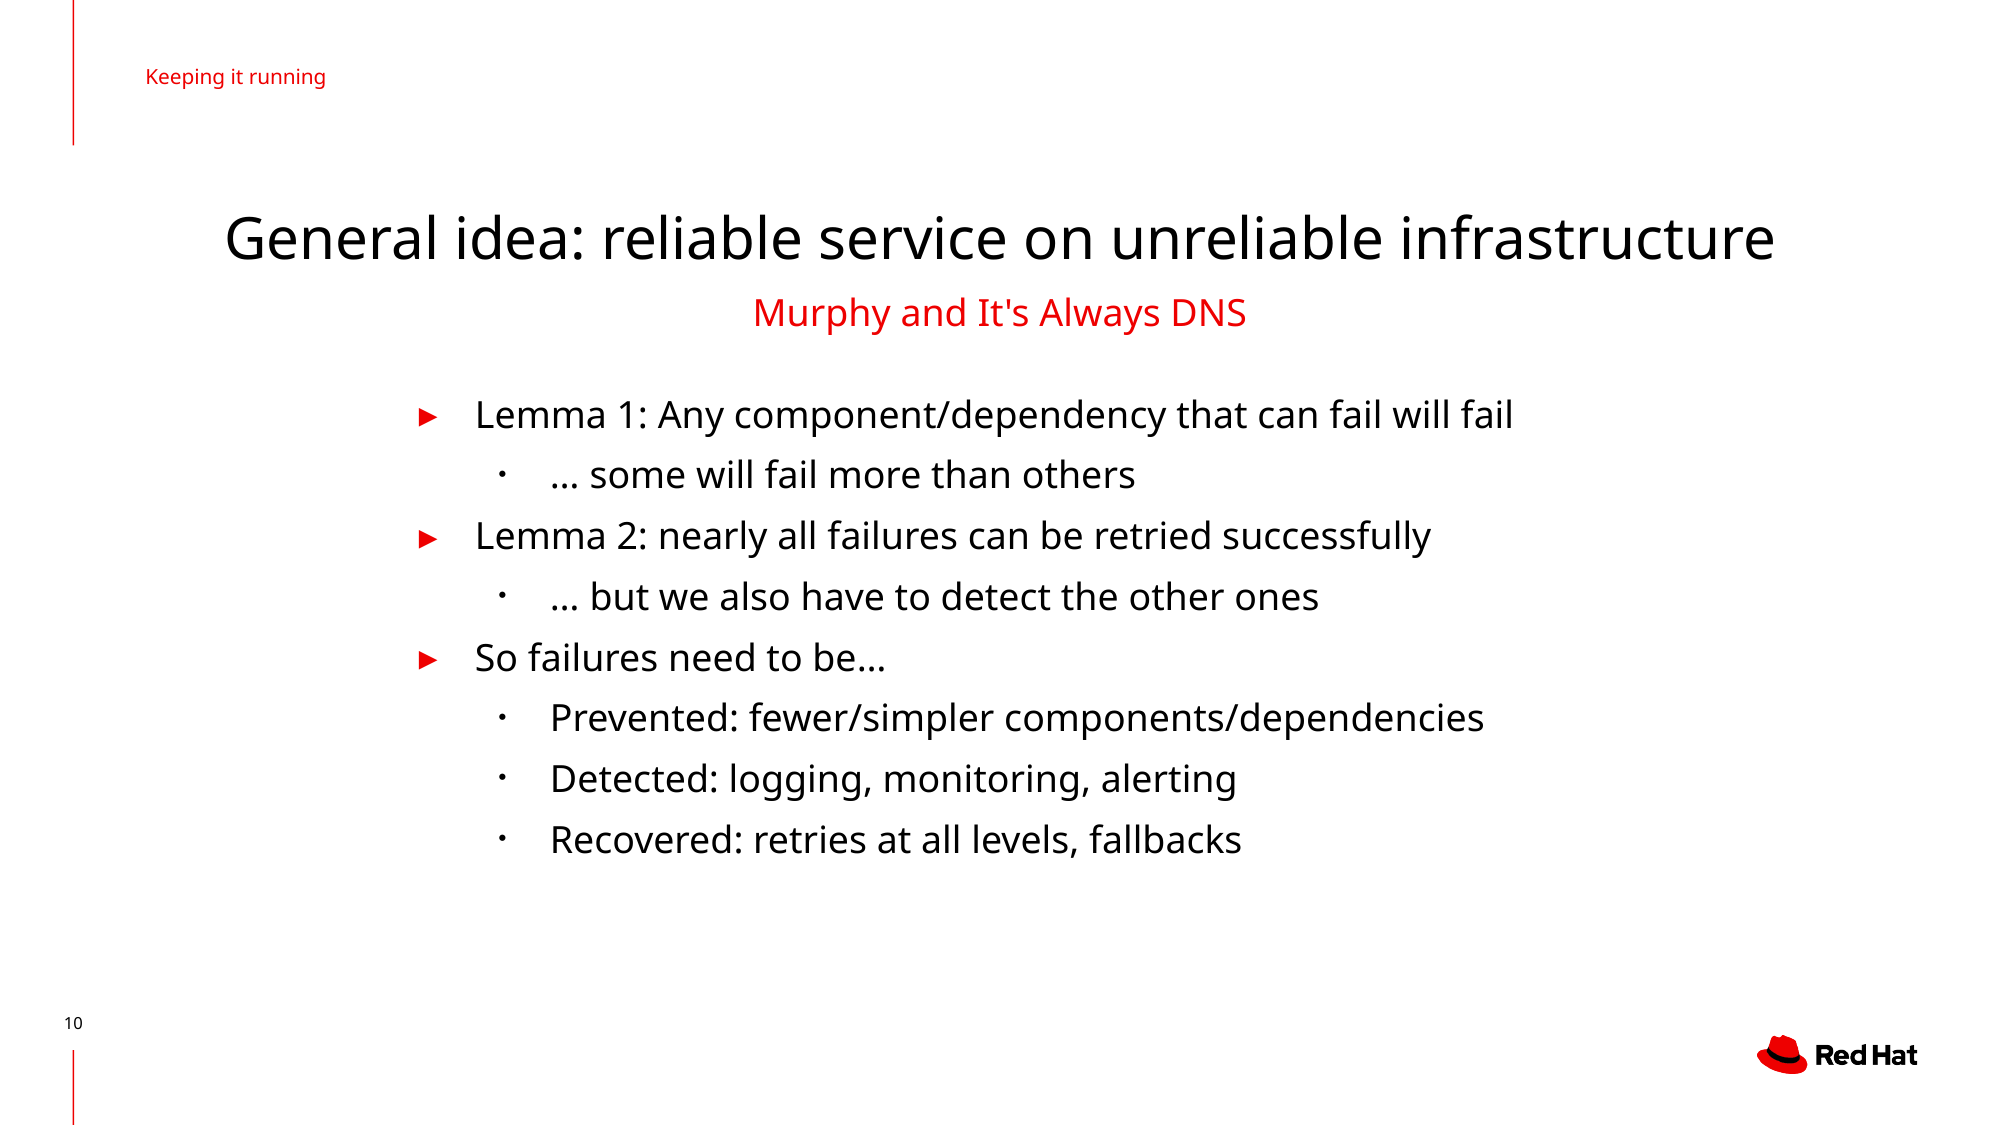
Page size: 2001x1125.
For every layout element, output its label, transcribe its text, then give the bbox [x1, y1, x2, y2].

slide_number <number> [13, 1012, 134, 1036]
subtitle Keeping it running [73, 9, 919, 143]
title General idea: reliable service on unreliable infrastructure [145, 180, 1855, 271]
subtitle Murphy and It's Always DNS [145, 271, 1855, 320]
list Lemma 1: Any component/dependency that can fail will fail … some will fail more than others Lemma 2: nearly all failures can be retried successfully … but we also have to detect the other ones So failures need to be… Prevented: fewer/simpler components/dependencies Detected: logging, monitoring, alerting Recovered: retries at all levels, fallbacks [399, 375, 1600, 975]
picture [1757, 1035, 1918, 1074]
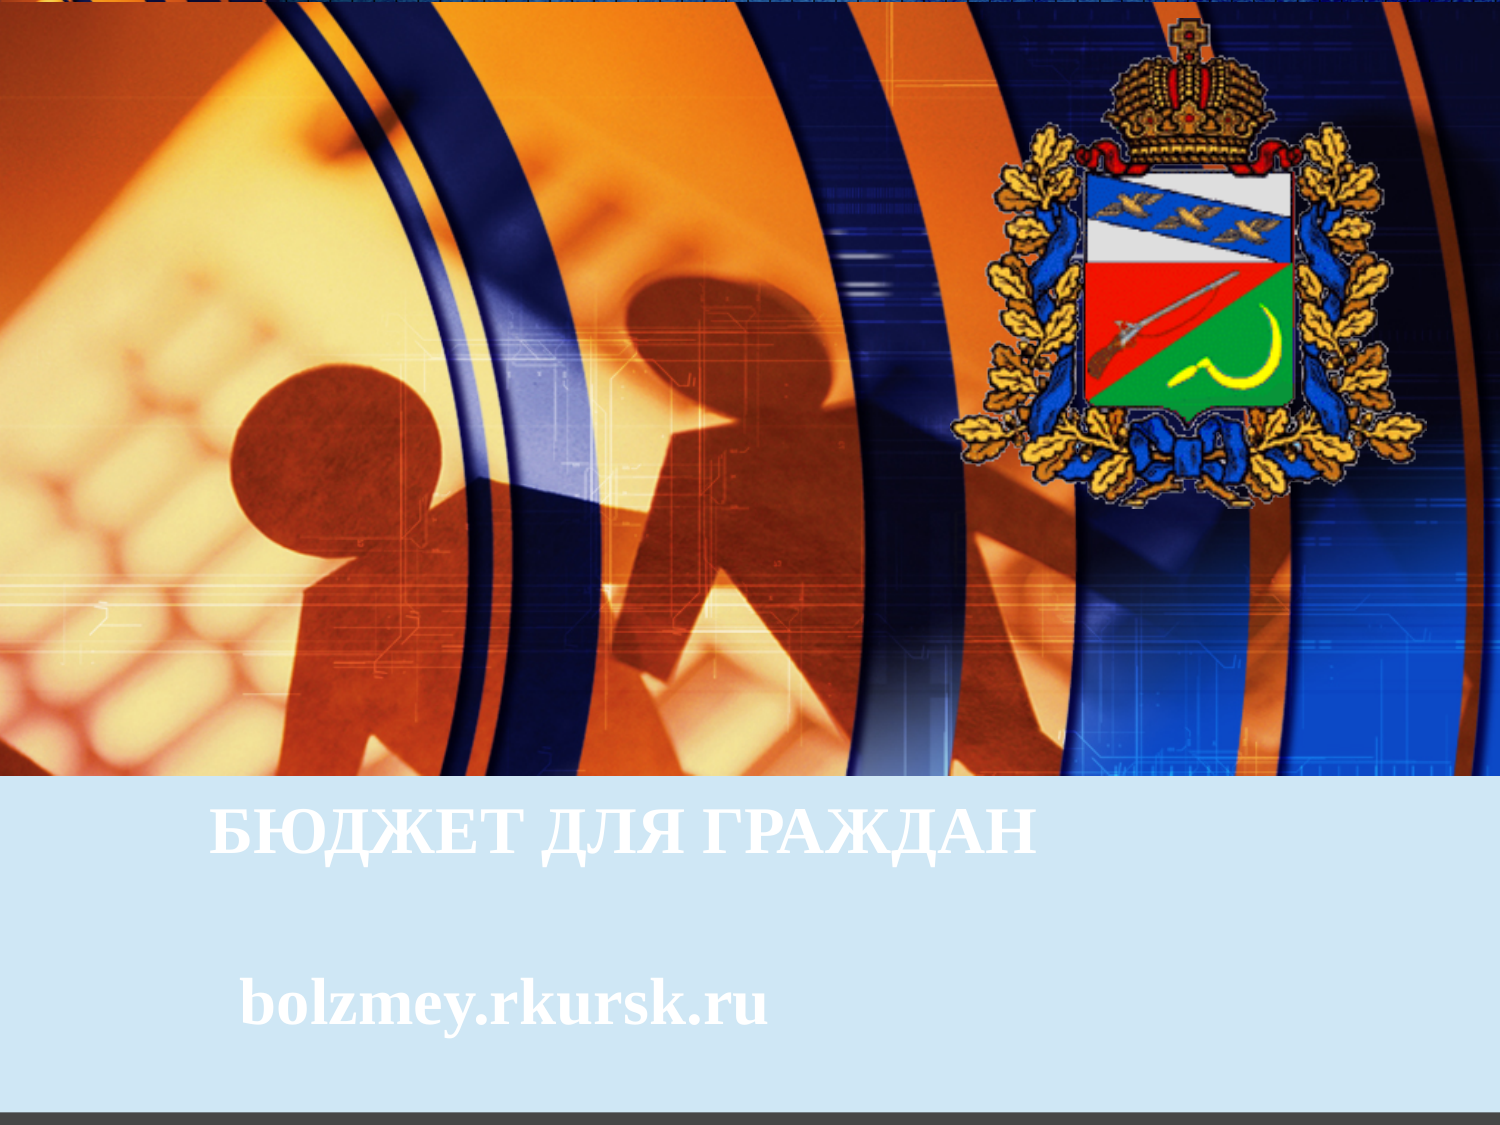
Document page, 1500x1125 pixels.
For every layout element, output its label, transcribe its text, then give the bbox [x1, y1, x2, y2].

subtitle bolzmey.rkursk.ru [225, 950, 1413, 1013]
picture [0, 0, 1500, 776]
title БЮДЖЕТ ДЛЯ ГРАЖДАН [194, 779, 1413, 955]
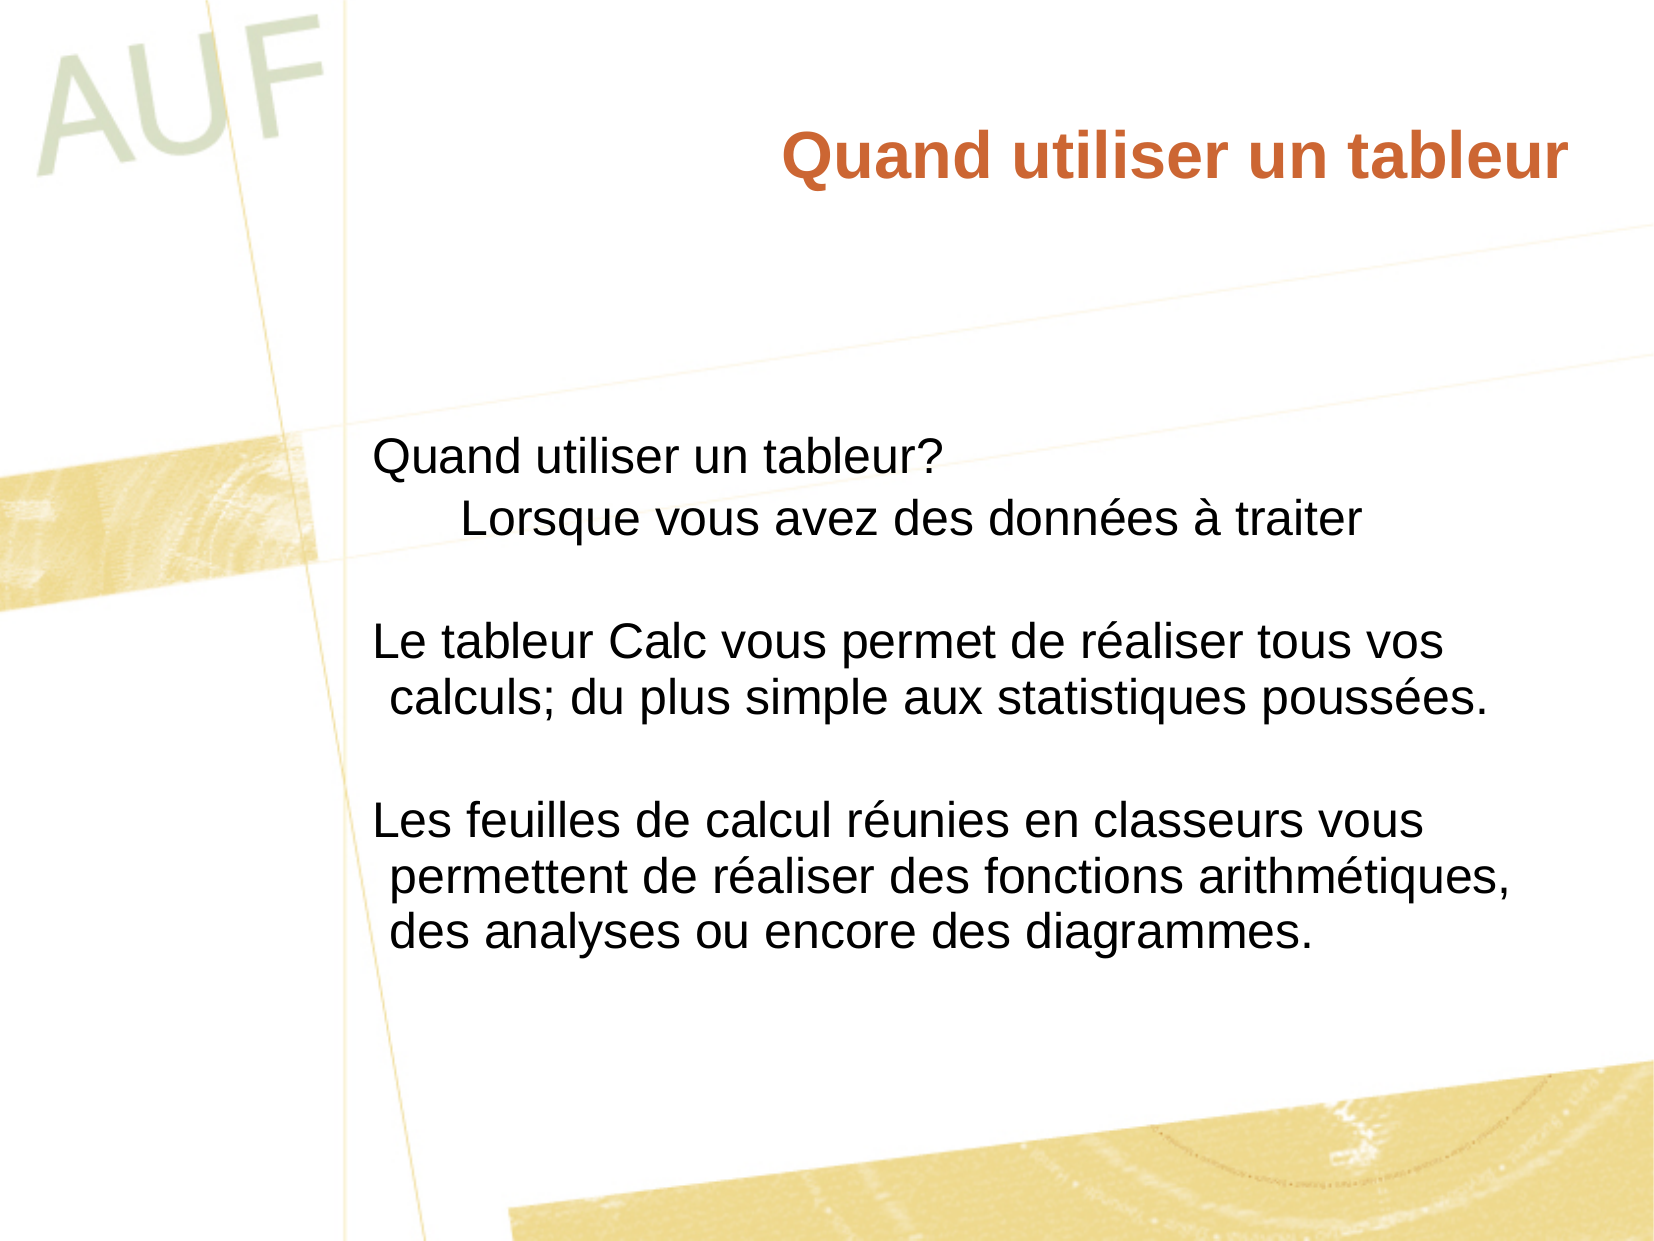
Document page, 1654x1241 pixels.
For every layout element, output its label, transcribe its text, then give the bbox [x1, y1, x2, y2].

subtitle Quand utiliser un tableur? Lorsque vous avez des données à traiter Le tableur Calc vous permet de réaliser tous vos calculs; du plus simple aux statistiques poussées. Les feuilles de calcul réunies en classeurs vous permettent de réaliser des fonctions arithmétiques, des analyses ou encore des diagrammes. [354, 295, 1571, 1093]
picture [0, 0, 1654, 1241]
title Quand utiliser un tableur [324, 59, 1571, 252]
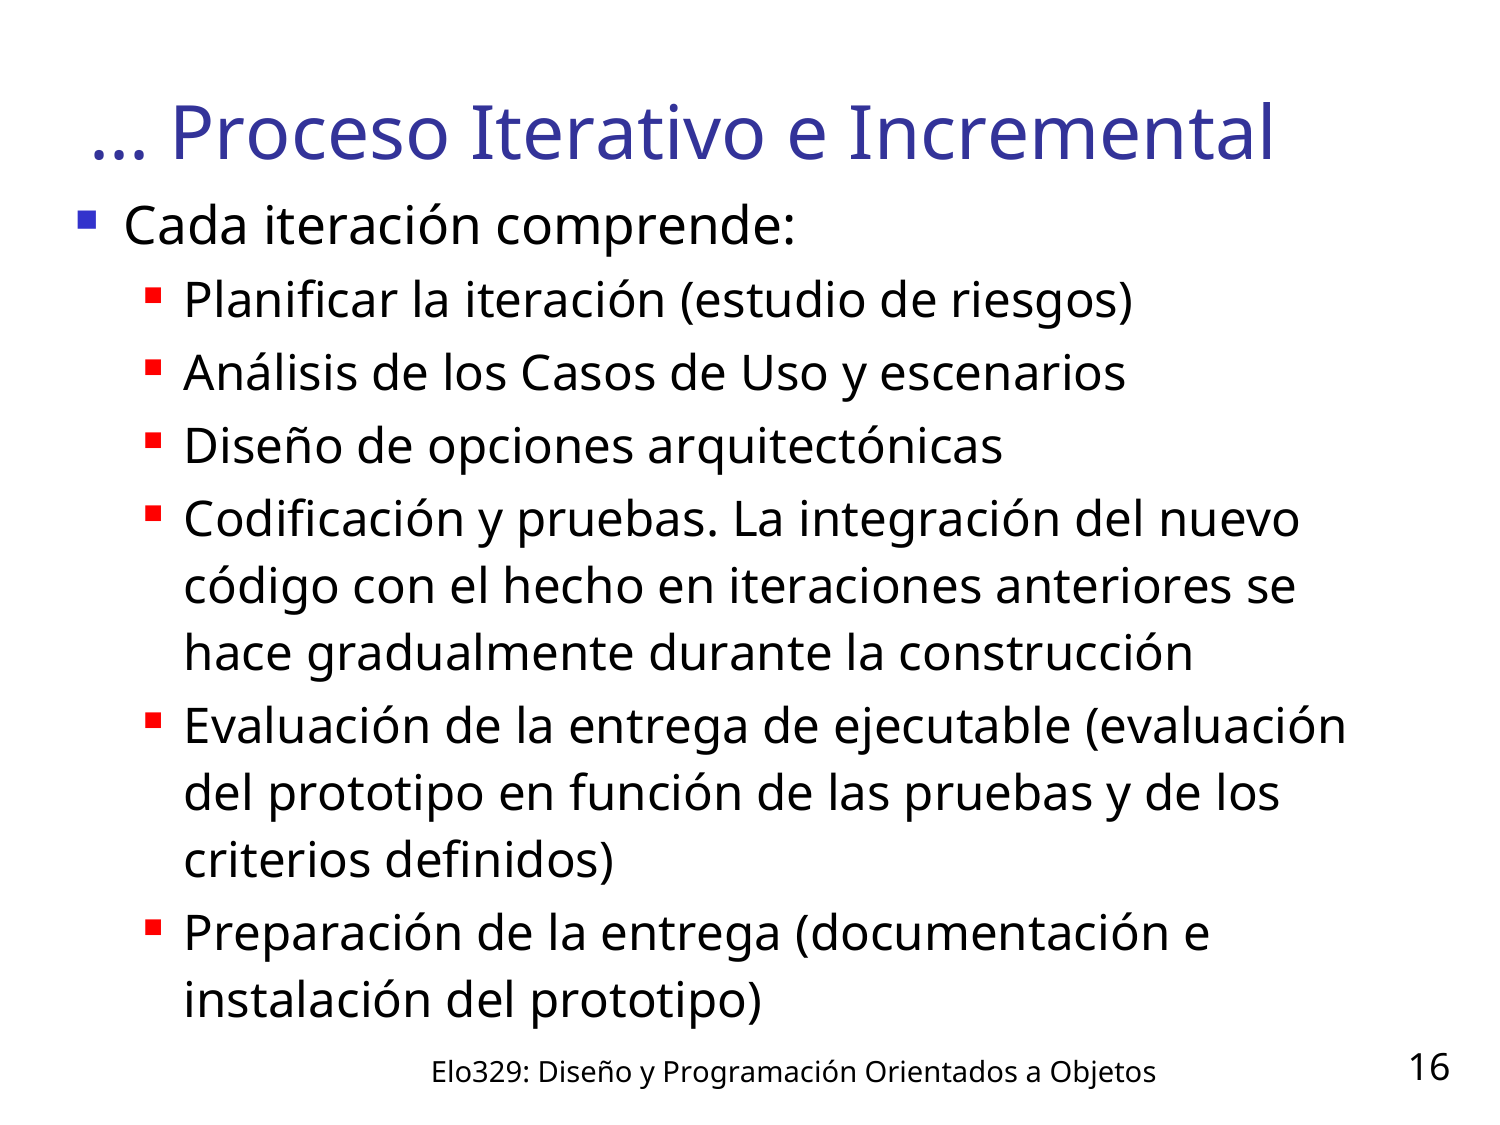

——————————

Exercise instructions → Render every line of the records above as a JSON list of strings, one string per line, skipping blank lines. Leave the pictures out.

Task answer →
[
  "Page size: 2001x1125.",
  "For every layout element, output its label, transcribe its text, then give the bbox [x1, y1, x2, y2].",
  "slide_number <number> [13, 1012, 134, 1036]",
  "subtitle Keeping it running [73, 9, 919, 143]",
  "title General idea: reliable service on unreliable infrastructure [145, 180, 1855, 271]",
  "subtitle Murphy and It's Always DNS [145, 271, 1855, 320]",
  "list Lemma 1: Any component/dependency that can fail will fail … some will fail more than others Lemma 2: nearly all failures can be retried successfully … but we also have to detect the other ones So failures need to be… Prevented: fewer/simpler components/dependencies Detected: logging, monitoring, alerting Recovered: retries at all levels, fallbacks [399, 375, 1600, 975]",
  "picture [1757, 1035, 1918, 1074]",
  "Document page, 1500x1125 pixels.",
  "For every layout element, output its label, transcribe its text, then give the bbox [x1, y1, x2, y2].",
  "subtitle bolzmey.rkursk.ru [225, 950, 1413, 1013]",
  "picture [0, 0, 1500, 776]",
  "title БЮДЖЕТ ДЛЯ ГРАЖДАН [194, 779, 1413, 955]",
  "Document page, 1654x1241 pixels.",
  "For every layout element, output its label, transcribe its text, then give the bbox [x1, y1, x2, y2].",
  "subtitle Quand utiliser un tableur? Lorsque vous avez des données à traiter Le tableur Calc vous permet de réaliser tous vos calculs; du plus simple aux statistiques poussées. Les feuilles de calcul réunies en classeurs vous permettent de réaliser des fonctions arithmétiques, des analyses ou encore des diagrammes. [354, 295, 1571, 1093]",
  "picture [0, 0, 1654, 1241]",
  "title Quand utiliser un tableur [324, 59, 1571, 252]"
]